Подобный способ описания происходящего в науке используется достаточно широко. В. П. Карцев характеризует его как "аскетическую традицию", берущую начало в работах Евклида (если не в более ранних) и превращающую научные тексты в "стерилизованные материалы", из которых изъято все человеческое[33] (Карцев, 1984). В рамках этой "аскетической традиции", в "лирико-героическом духе" (Там же, с. 120) обычно пишутся не только научные тексты, но и биографии ученых, что содействует закреплению их "сказочного" образа. "Людей науки изображали как неких сошедших с неба божеств, которым чужды людские страсти и слабости, которые выше социальных условий, регулирующих жизнь простых смертных. В результате, идеализируя ученых, их дегуманизировали и правратили в идолов. На протяжении веков личность выдающегося ученого представлялась в искаженном свете, чему немало способствовали ханжеские биографии, превращение, бесспорно, великих людей науки в чудеса совершенства, настолько законченного, что от него тошнит", - пишет Р. Мертон (Цит. по: Карцев, 1984, с. 121)[34].
Сами ученые, включая не только современных социологов науки, но и таких ее представителей как В. И. Вернадский или Р. Фейнман, регулярно посягают на ее "сказочный" образ. Тем не менее "аскетическая традиция" преподносить стерилизованные версии научных изысканий продолжает здравствовать. Ученые прибегают к ней в формальных ситуациях - в своих официальных выступлениях, в печатных работах, в отчетах перед спонсорами и начальством, а также в тех ситуациях, когда не хотят, чтобы кто-либо проникал в истинные причины событий. Дж. Гилберт, характеризуя свой опыт интервьюирования исследователей, отметил: “ученые обнаружили тенденцию отвечать на мои вопросы, апеллируя исключительно к последовательности научных проблем, которые они изучали. Создавалось впечатление, что жизнь ученого полностью привязана к изучаемым проблемам и предопределена ими” (Gilbert, 1976, p. 232). В то же время, как показывают многочисленные исследования реальной науки - так называемой "лабораторной жизни", в неформальных ситуациях они дают совсем другие объяснения происходящему, делая акцент на субъективных и, в первую очередь, на социально-психологических факторах - интересах отдельных лиц, их индивидуальных особенностях, взаимоотношениях и т. д.

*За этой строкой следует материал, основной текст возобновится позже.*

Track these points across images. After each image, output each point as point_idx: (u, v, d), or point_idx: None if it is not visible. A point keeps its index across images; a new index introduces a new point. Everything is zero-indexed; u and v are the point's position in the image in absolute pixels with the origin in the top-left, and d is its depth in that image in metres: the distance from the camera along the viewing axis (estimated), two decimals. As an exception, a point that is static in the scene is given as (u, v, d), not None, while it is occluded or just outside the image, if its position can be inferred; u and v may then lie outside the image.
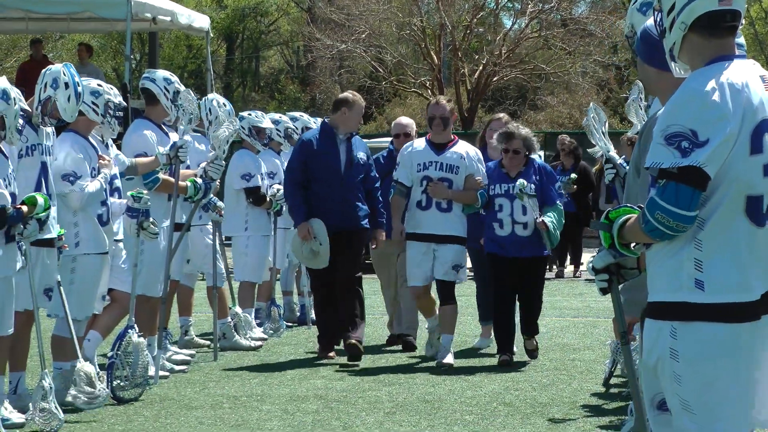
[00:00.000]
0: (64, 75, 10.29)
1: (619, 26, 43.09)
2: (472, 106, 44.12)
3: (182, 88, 12.63)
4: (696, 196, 5.24)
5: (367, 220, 13.91)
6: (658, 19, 5.61)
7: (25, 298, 10.24)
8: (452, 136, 13.97)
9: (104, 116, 11.18)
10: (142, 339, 11.41)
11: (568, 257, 25.00)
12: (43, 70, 10.52)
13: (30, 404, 10.15)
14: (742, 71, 5.40)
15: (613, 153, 10.82)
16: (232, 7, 53.57)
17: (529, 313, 13.64)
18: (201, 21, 25.94)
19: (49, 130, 10.57)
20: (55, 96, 10.23)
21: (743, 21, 5.57)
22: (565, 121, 45.76)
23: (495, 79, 45.22)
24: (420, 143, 13.90)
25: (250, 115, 15.11)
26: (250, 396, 11.33)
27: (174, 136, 12.53)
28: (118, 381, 11.22)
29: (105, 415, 10.74)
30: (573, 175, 23.43)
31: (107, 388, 11.16)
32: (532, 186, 13.18)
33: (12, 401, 10.41)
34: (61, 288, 10.58)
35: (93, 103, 11.09)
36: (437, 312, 13.82)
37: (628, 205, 5.65)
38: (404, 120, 15.48)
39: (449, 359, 13.33)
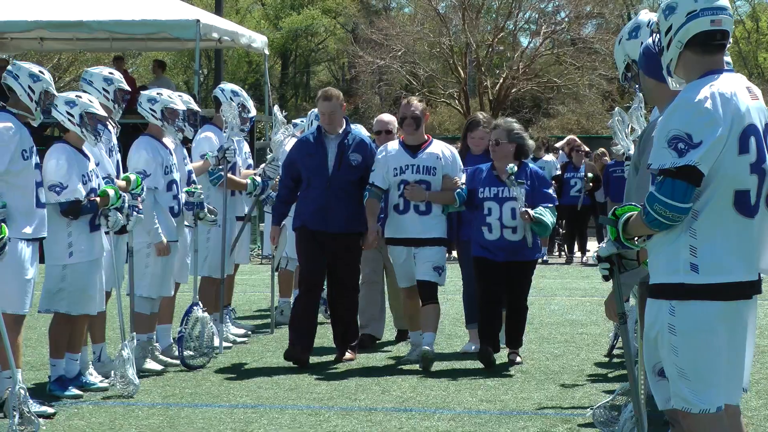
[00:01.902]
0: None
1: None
2: (494, 114, 44.05)
3: (248, 101, 12.67)
4: (690, 191, 5.30)
5: (357, 223, 11.64)
6: (657, 40, 5.65)
7: (105, 279, 10.26)
8: (426, 137, 11.85)
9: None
10: (205, 314, 11.42)
11: (576, 244, 24.91)
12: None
13: (111, 371, 10.18)
14: (730, 83, 5.47)
15: (633, 151, 10.62)
16: (287, 29, 53.57)
17: (514, 323, 11.72)
18: (259, 41, 25.95)
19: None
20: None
21: (730, 40, 5.61)
22: (573, 127, 45.57)
23: (513, 90, 45.37)
24: (394, 146, 11.81)
25: (302, 121, 14.99)
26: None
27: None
28: (188, 351, 11.24)
29: (177, 380, 10.76)
30: (590, 174, 23.55)
31: (179, 358, 11.21)
32: (522, 190, 11.30)
33: (97, 368, 10.44)
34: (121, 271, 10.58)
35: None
36: (419, 328, 11.76)
37: (632, 203, 5.72)
38: (386, 117, 13.22)
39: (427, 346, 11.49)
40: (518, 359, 11.61)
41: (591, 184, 23.59)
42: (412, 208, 11.59)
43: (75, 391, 10.01)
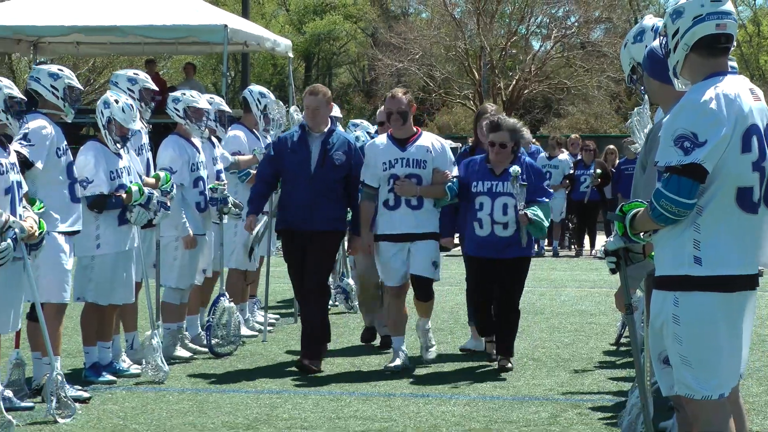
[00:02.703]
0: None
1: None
2: (507, 114, 44.09)
3: (273, 101, 12.66)
4: (695, 187, 5.30)
5: (338, 222, 10.85)
6: (663, 43, 5.63)
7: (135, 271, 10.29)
8: (415, 129, 10.85)
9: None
10: (232, 304, 11.42)
11: (587, 238, 24.86)
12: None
13: (143, 359, 10.20)
14: (734, 84, 5.46)
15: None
16: (310, 33, 53.58)
17: (506, 328, 10.81)
18: (284, 44, 25.96)
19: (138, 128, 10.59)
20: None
21: (734, 44, 5.60)
22: (582, 126, 45.54)
23: (525, 92, 45.37)
24: (382, 140, 10.90)
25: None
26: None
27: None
28: (216, 339, 11.24)
29: (206, 367, 10.76)
30: (598, 170, 23.53)
31: (207, 346, 11.23)
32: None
33: (129, 355, 10.45)
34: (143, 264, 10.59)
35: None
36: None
37: (639, 200, 5.72)
38: None
39: (431, 354, 10.99)
40: (509, 364, 10.66)
41: (600, 179, 23.57)
42: (404, 203, 10.66)
43: (108, 377, 10.03)
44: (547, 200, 10.74)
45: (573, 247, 24.83)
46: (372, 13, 52.65)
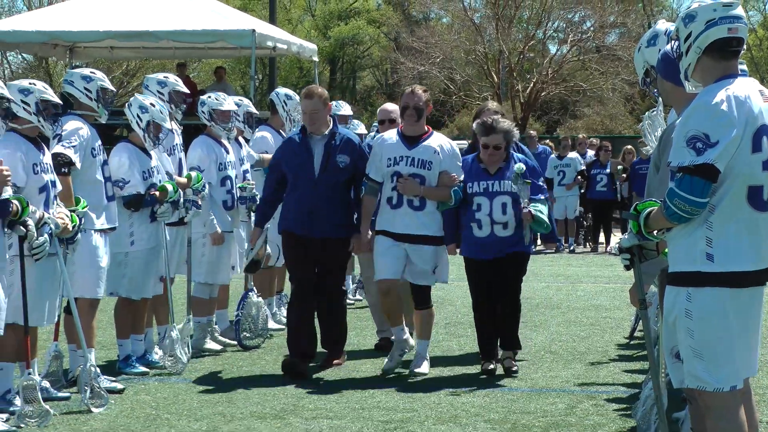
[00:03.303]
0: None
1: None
2: (525, 115, 44.23)
3: (298, 103, 12.61)
4: (707, 187, 5.29)
5: (344, 229, 10.21)
6: (675, 46, 5.62)
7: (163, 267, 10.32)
8: (426, 128, 10.16)
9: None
10: (260, 299, 11.43)
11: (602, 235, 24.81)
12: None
13: (165, 352, 10.23)
14: (744, 86, 5.46)
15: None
16: (335, 38, 53.61)
17: (508, 322, 10.18)
18: (310, 49, 25.98)
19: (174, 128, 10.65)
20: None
21: (744, 47, 5.59)
22: (598, 127, 45.47)
23: (542, 94, 45.37)
24: (391, 135, 10.20)
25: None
26: (348, 344, 11.28)
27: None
28: (244, 333, 11.26)
29: (234, 359, 10.77)
30: (620, 167, 23.48)
31: (236, 339, 11.24)
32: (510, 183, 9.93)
33: (162, 348, 10.46)
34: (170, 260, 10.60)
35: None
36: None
37: (652, 199, 5.71)
38: (389, 106, 11.60)
39: (424, 368, 10.04)
40: (514, 367, 10.07)
41: (624, 175, 23.45)
42: (406, 202, 9.97)
43: (141, 369, 10.05)
44: (543, 197, 10.06)
45: (588, 243, 24.79)
46: (394, 18, 52.64)
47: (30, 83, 8.64)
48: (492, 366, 9.98)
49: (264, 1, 47.64)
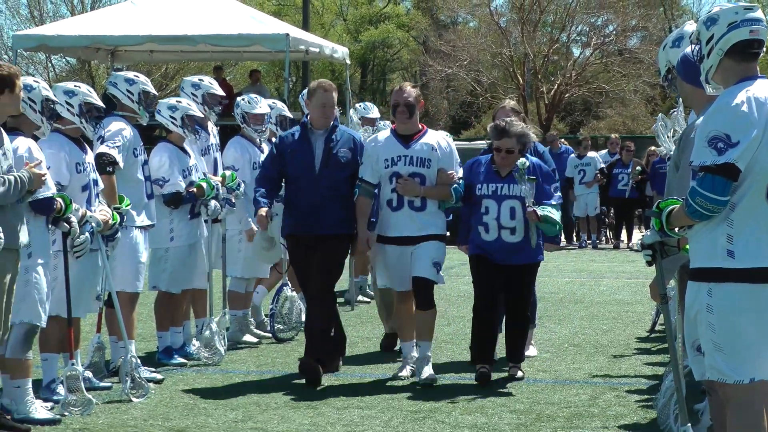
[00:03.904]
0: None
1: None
2: (549, 116, 44.21)
3: None
4: (728, 186, 5.26)
5: (346, 224, 9.50)
6: (696, 50, 5.58)
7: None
8: (420, 126, 9.53)
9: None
10: (294, 293, 11.43)
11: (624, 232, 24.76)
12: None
13: (203, 344, 10.25)
14: (764, 88, 5.45)
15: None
16: (366, 41, 53.61)
17: (515, 336, 9.50)
18: (341, 52, 25.97)
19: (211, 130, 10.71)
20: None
21: (764, 49, 5.55)
22: (620, 128, 45.30)
23: (566, 95, 45.27)
24: (384, 134, 9.60)
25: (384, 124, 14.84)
26: (373, 336, 11.29)
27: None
28: (278, 326, 11.27)
29: (269, 351, 10.79)
30: (638, 168, 23.42)
31: (270, 332, 11.25)
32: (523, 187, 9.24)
33: (200, 341, 10.48)
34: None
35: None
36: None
37: (674, 197, 5.69)
38: None
39: (427, 371, 9.25)
40: (519, 373, 9.44)
41: (640, 176, 23.43)
42: (406, 203, 9.33)
43: (180, 360, 10.08)
44: (555, 203, 9.32)
45: (610, 240, 24.76)
46: (423, 23, 52.60)
47: (75, 86, 8.68)
48: (486, 370, 9.17)
49: (298, 6, 47.70)
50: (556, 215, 9.22)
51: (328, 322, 9.60)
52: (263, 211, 9.53)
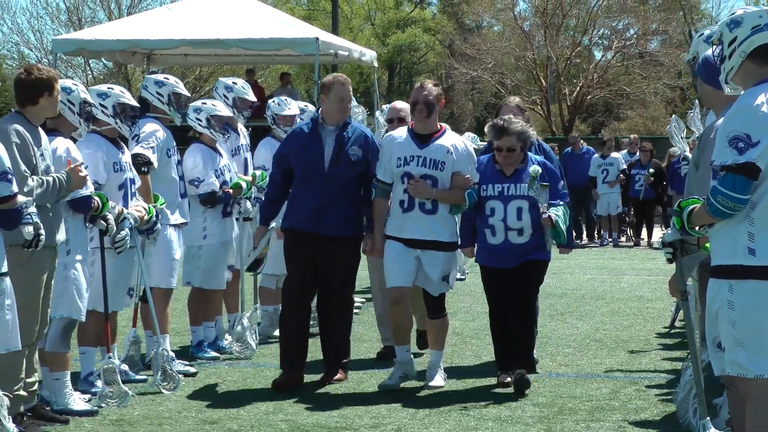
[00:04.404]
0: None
1: (683, 58, 42.73)
2: (571, 118, 44.15)
3: (354, 105, 12.48)
4: (749, 185, 5.22)
5: (354, 226, 8.96)
6: (718, 51, 5.54)
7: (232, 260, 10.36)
8: (439, 126, 8.87)
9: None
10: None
11: (644, 230, 24.68)
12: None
13: (235, 338, 10.26)
14: None
15: (688, 153, 10.33)
16: (393, 45, 53.58)
17: (520, 337, 8.79)
18: (369, 55, 25.97)
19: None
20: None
21: None
22: (640, 129, 45.14)
23: (588, 97, 45.19)
24: (401, 133, 8.91)
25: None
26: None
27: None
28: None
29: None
30: (651, 170, 23.35)
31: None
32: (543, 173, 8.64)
33: (232, 335, 10.49)
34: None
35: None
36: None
37: (694, 196, 5.66)
38: (399, 104, 10.09)
39: (438, 381, 8.83)
40: (528, 380, 8.72)
41: (652, 178, 23.41)
42: (417, 205, 8.71)
43: (212, 354, 10.10)
44: (562, 203, 8.77)
45: (632, 238, 24.73)
46: (449, 27, 52.55)
47: (108, 88, 8.71)
48: (508, 379, 8.76)
49: (327, 11, 47.73)
50: (563, 221, 8.67)
51: (345, 329, 9.07)
52: (262, 230, 9.17)
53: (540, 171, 8.55)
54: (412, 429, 7.55)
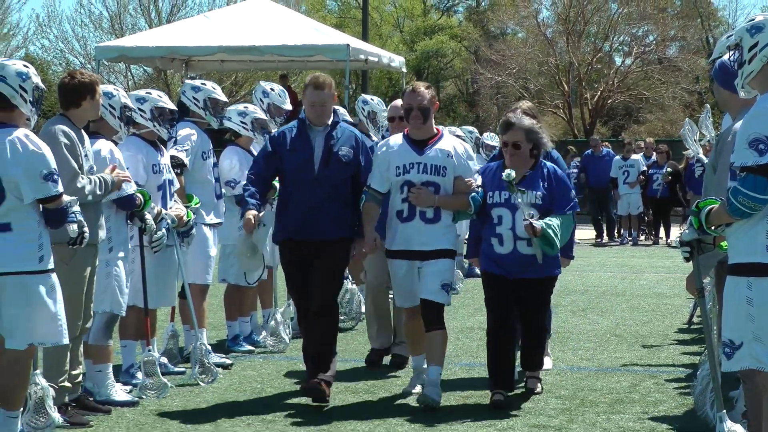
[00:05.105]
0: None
1: (700, 63, 42.59)
2: (592, 121, 44.04)
3: (378, 107, 12.17)
4: None
5: (347, 228, 8.15)
6: (736, 56, 5.51)
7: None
8: (435, 130, 8.11)
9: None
10: (354, 286, 11.45)
11: (662, 229, 24.59)
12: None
13: (269, 332, 10.27)
14: None
15: (701, 155, 10.32)
16: (421, 51, 53.52)
17: (531, 344, 8.23)
18: (398, 61, 25.95)
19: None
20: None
21: None
22: (659, 131, 44.96)
23: (609, 101, 45.03)
24: (397, 140, 8.12)
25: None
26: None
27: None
28: (341, 316, 11.27)
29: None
30: (668, 169, 23.30)
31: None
32: (537, 194, 7.84)
33: (266, 330, 10.50)
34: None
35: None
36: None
37: (711, 197, 5.65)
38: (400, 102, 8.86)
39: (431, 394, 7.87)
40: (538, 387, 8.27)
41: (669, 178, 23.38)
42: (419, 214, 7.93)
43: (248, 347, 10.12)
44: (569, 212, 7.92)
45: (651, 237, 24.70)
46: (474, 34, 52.47)
47: (146, 92, 8.74)
48: (501, 398, 7.89)
49: (357, 19, 47.74)
50: (557, 230, 7.75)
51: (328, 345, 8.18)
52: (251, 214, 8.09)
53: (513, 175, 7.65)
54: (443, 409, 7.54)
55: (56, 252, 6.71)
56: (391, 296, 9.32)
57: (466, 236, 9.02)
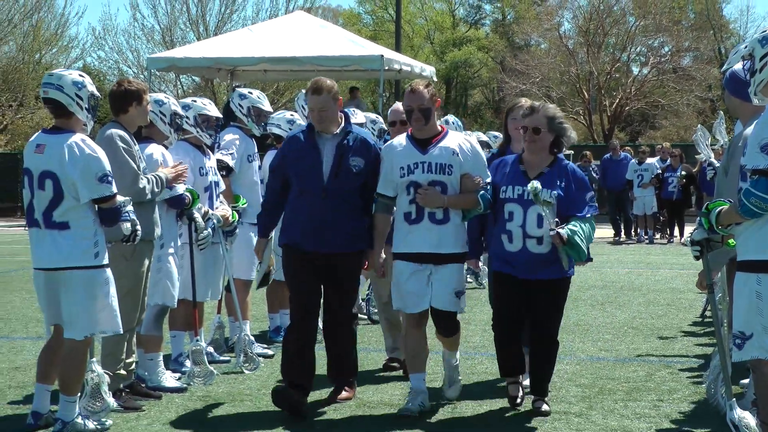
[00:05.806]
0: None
1: (713, 72, 42.37)
2: (611, 127, 43.93)
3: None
4: None
5: (358, 240, 7.38)
6: (749, 66, 5.50)
7: None
8: (439, 128, 7.32)
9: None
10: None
11: (676, 228, 24.52)
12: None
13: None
14: None
15: (713, 159, 10.26)
16: (450, 61, 53.48)
17: (540, 363, 7.35)
18: (429, 70, 25.93)
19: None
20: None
21: None
22: (674, 137, 44.74)
23: (626, 108, 44.89)
24: (400, 140, 7.34)
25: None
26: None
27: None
28: (373, 309, 11.27)
29: (365, 330, 10.78)
30: (683, 172, 23.24)
31: (366, 314, 11.26)
32: (554, 193, 7.03)
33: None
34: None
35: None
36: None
37: (722, 199, 5.64)
38: (401, 106, 7.99)
39: (453, 391, 7.64)
40: (545, 407, 7.30)
41: (684, 180, 23.36)
42: (427, 216, 7.16)
43: (288, 338, 10.13)
44: (588, 215, 7.16)
45: (666, 236, 24.66)
46: (500, 45, 52.39)
47: (192, 101, 8.77)
48: (519, 392, 7.43)
49: (391, 31, 47.75)
50: (583, 236, 7.05)
51: (348, 353, 7.69)
52: (262, 243, 7.70)
53: (540, 188, 6.97)
54: (466, 393, 7.53)
55: (117, 248, 6.76)
56: None
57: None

В результате в научном сообществе сосуществуют два различных способа описания и, соответственно, восприятия одних и тех же ситуаций, которые Дж. Гилберт и М. Малкей назвали “эмпиристским" и "условным" "репертуарами”. Эмпиристский репертуар состоит в том, что “профессиональные действия и профессиональные представления ученых последовательно описываются как жестко обусловленные реальными свойствами изучаемых природных явлений” (Гилберт, Малкей, 1987, c. 81). В рамках же условного репертуара “действия ученых предстают не как однозначные реакции на свойства природного мира, а как суждения конкретных лиц, действующих под влиянием своих индивидуальных склонностей и своего специфического места в системе социальных связей” (Там же, c. 82).
Дж. Гилберт и М. Малкей весьма остроумно иллюстрируют эти репертуары на примере научных текстов, которые пишутся в рамках эмпиристского репертуара, выражающего официальные нормы науки, а читаются - в рамках условного, характерного для неформальных ситуаций[35].